# Difference between revisions of "ApCoCoA-1:LinAlg.EF"

## LinAlg.EF

Computes a row echelon form of a matrix with recond keeping.

### Syntax

```LinAlg.EF(M:MAT, L1:LIST, L2:LIST):MAT
```

### Description

Please note: The function(s) explained on this page is/are using the ApCoCoAServer.

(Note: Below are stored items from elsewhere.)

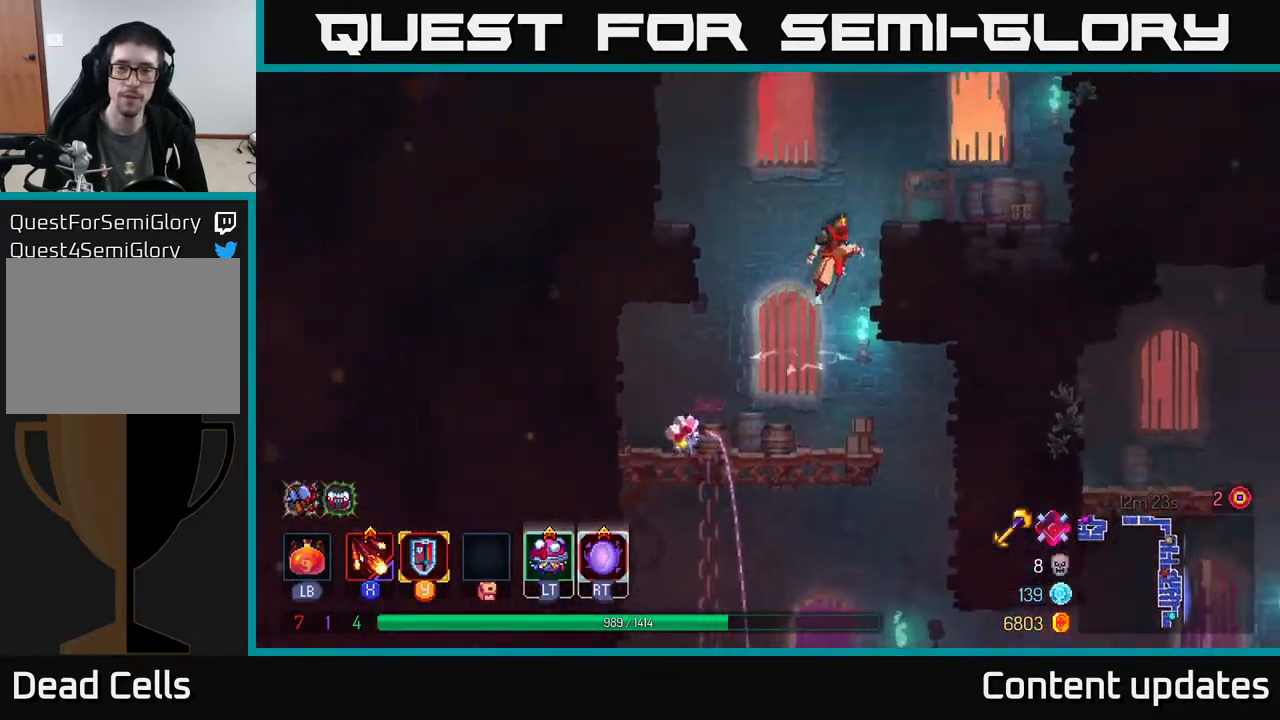
{"buttons": [], "left_stick": "up-right", "right_stick": "center", "events": [[33, "A", "up"]]}
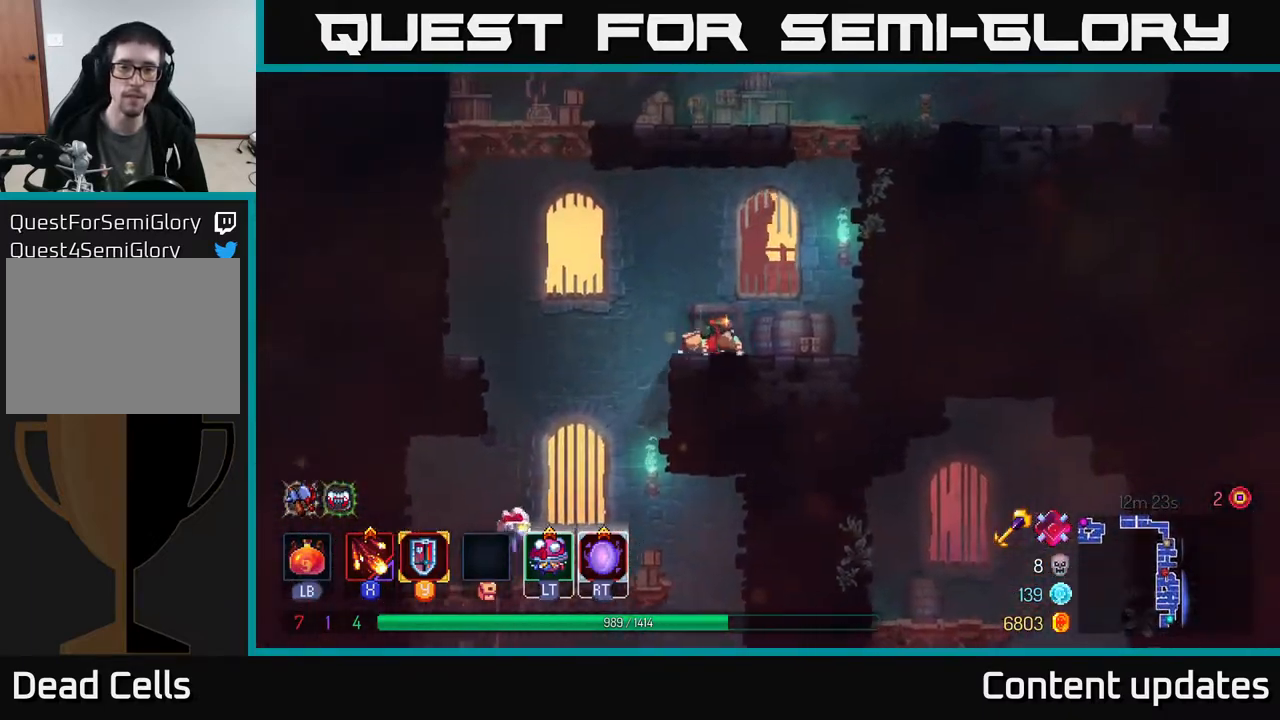
{"buttons": [], "left_stick": "up-right", "right_stick": "center", "events": [[50, "A", "down"], [150, "A", "up"], [267, "A", "down"], [467, "A", "up"]]}
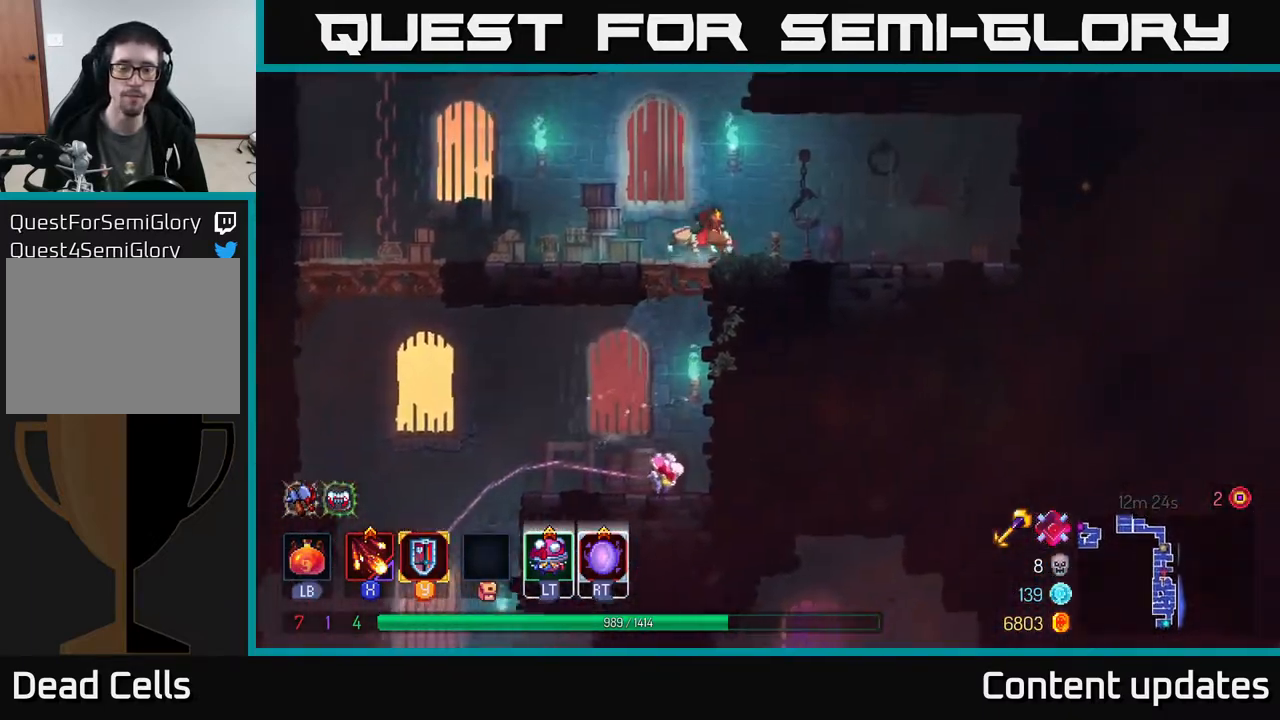
{"buttons": [], "left_stick": "left", "right_stick": "center", "events": [[117, "B", "down"], [233, "B", "up"], [350, "left_stick", "up-left"], [433, "left_stick", "left"]]}
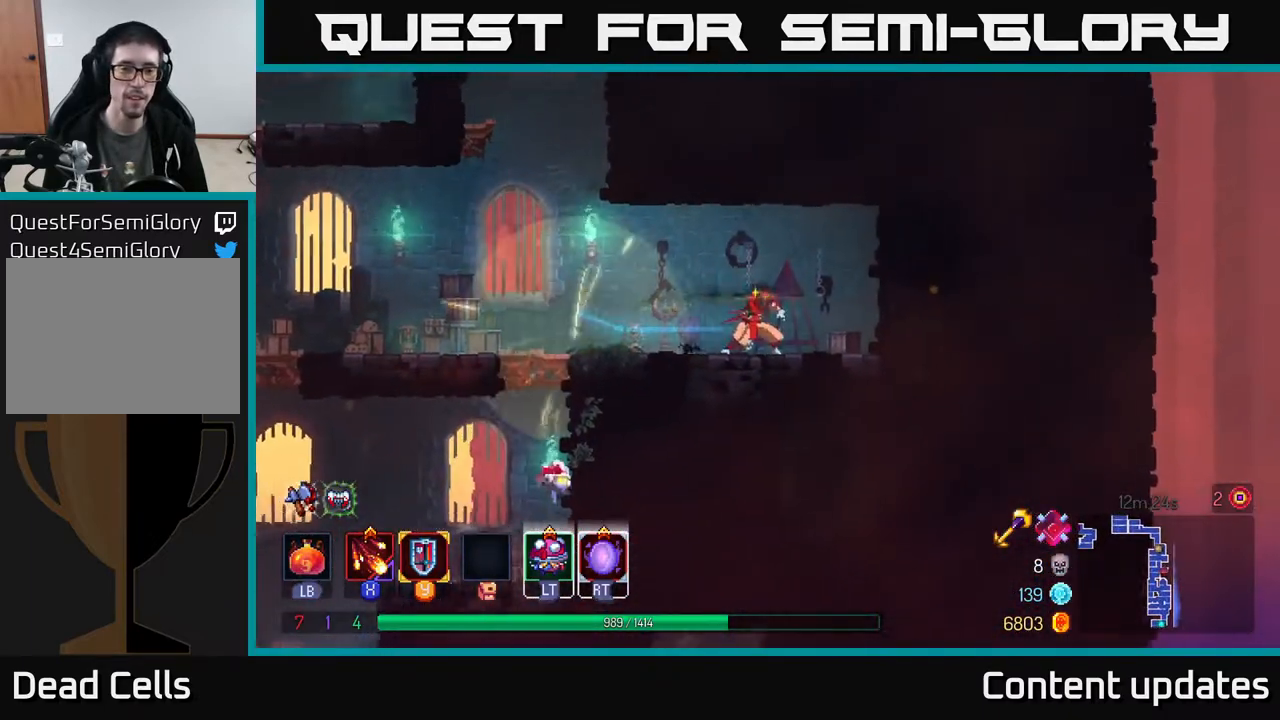
{"buttons": ["A"], "left_stick": "left", "right_stick": "center", "events": [[483, "A", "down"]]}
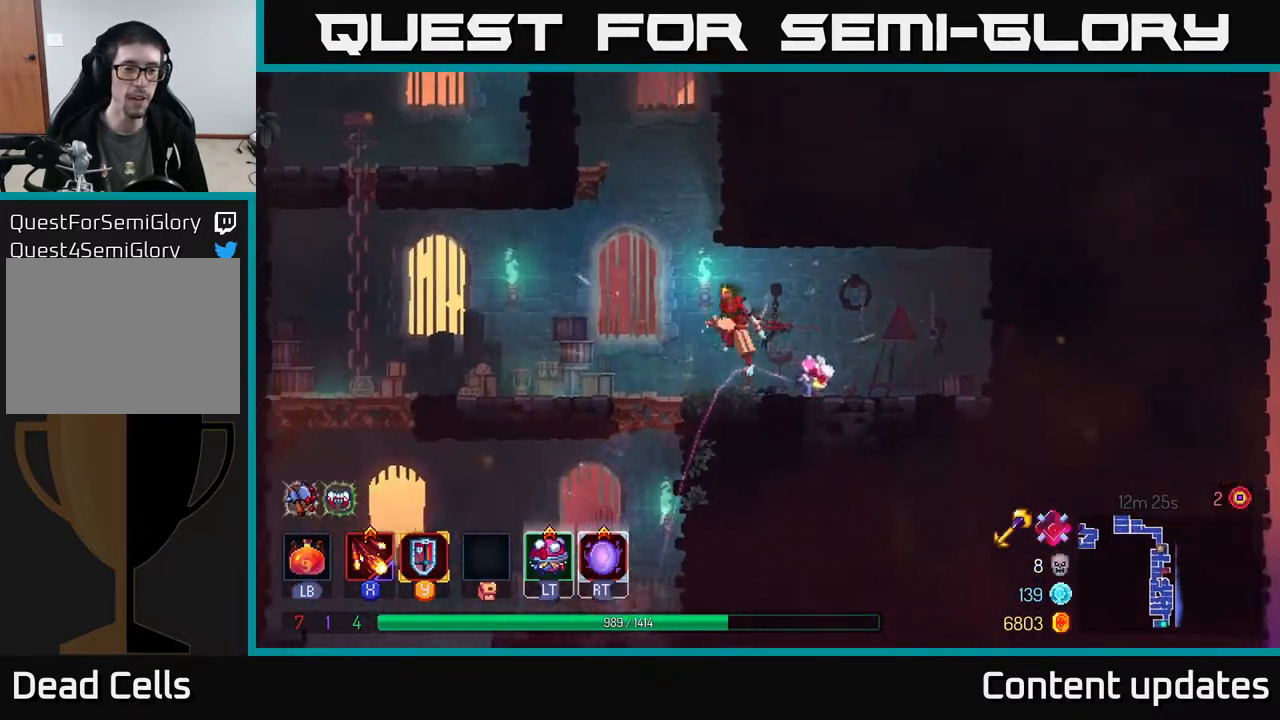
{"buttons": [], "left_stick": "up-right", "right_stick": "center", "events": [[100, "A", "up"], [150, "left_stick", "up-right"], [167, "A", "down"], [383, "A", "up"]]}
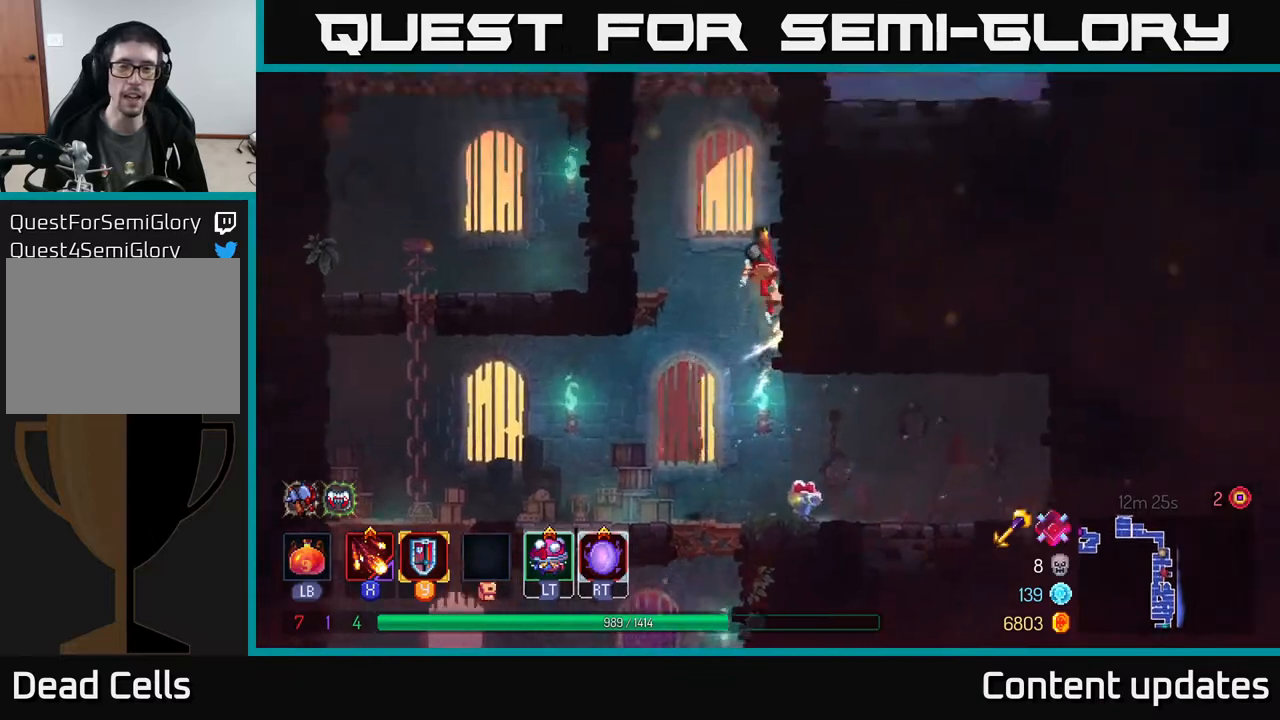
{"buttons": ["A"], "left_stick": "left", "right_stick": "center", "events": [[267, "A", "down"], [283, "left_stick", "left"], [383, "A", "up"], [500, "A", "down"]]}
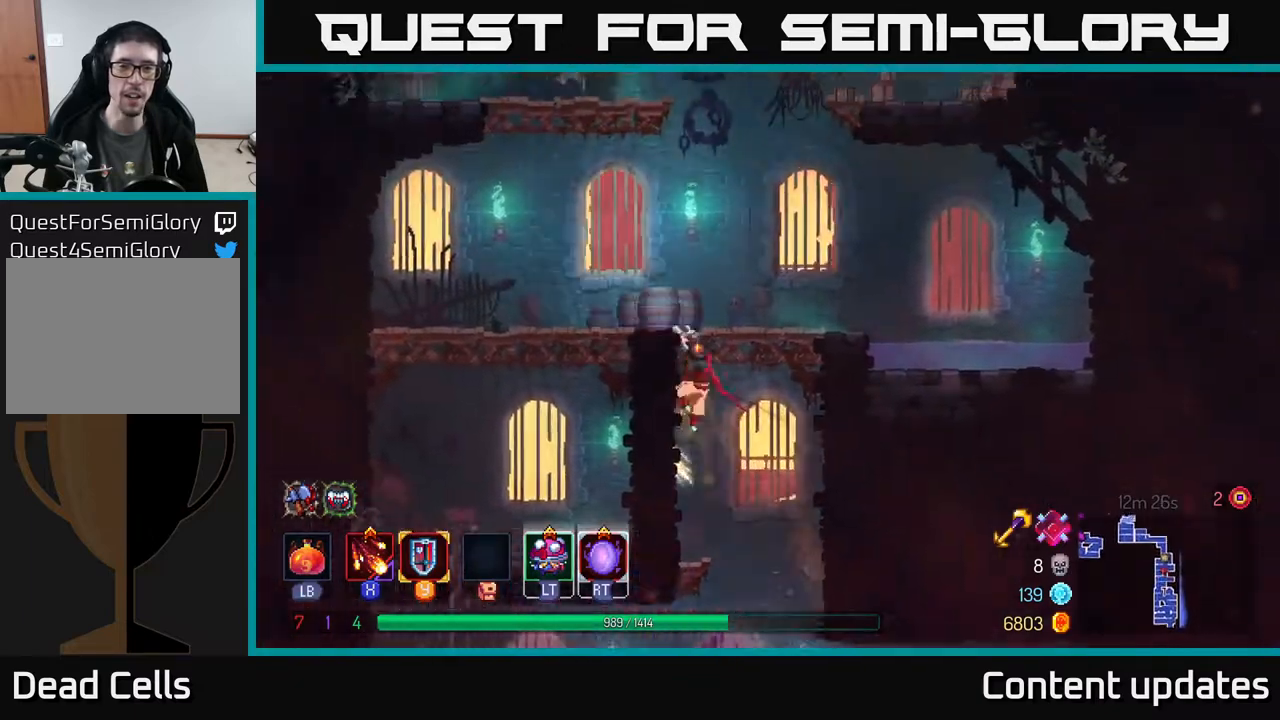
{"buttons": [], "left_stick": "center", "right_stick": "center", "events": [[50, "left_stick", "center"], [150, "A", "up"], [200, "left_stick", "right"], [400, "left_stick", "center"]]}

You will have to start the ApCoCoAServer in order to use it/them.

This function allows you to compute a row echelon form of a matrix M defined over the field F_2.

The parameter CompRREF lets you specify if you want to compute a row echelon form or the reduced row echelon form of M. If CompRREF is set to TRUE, the reduced row echelon form will be computed, and if it is set to FALSE, a row echelon form where all pivot elements are equal to one will be computed.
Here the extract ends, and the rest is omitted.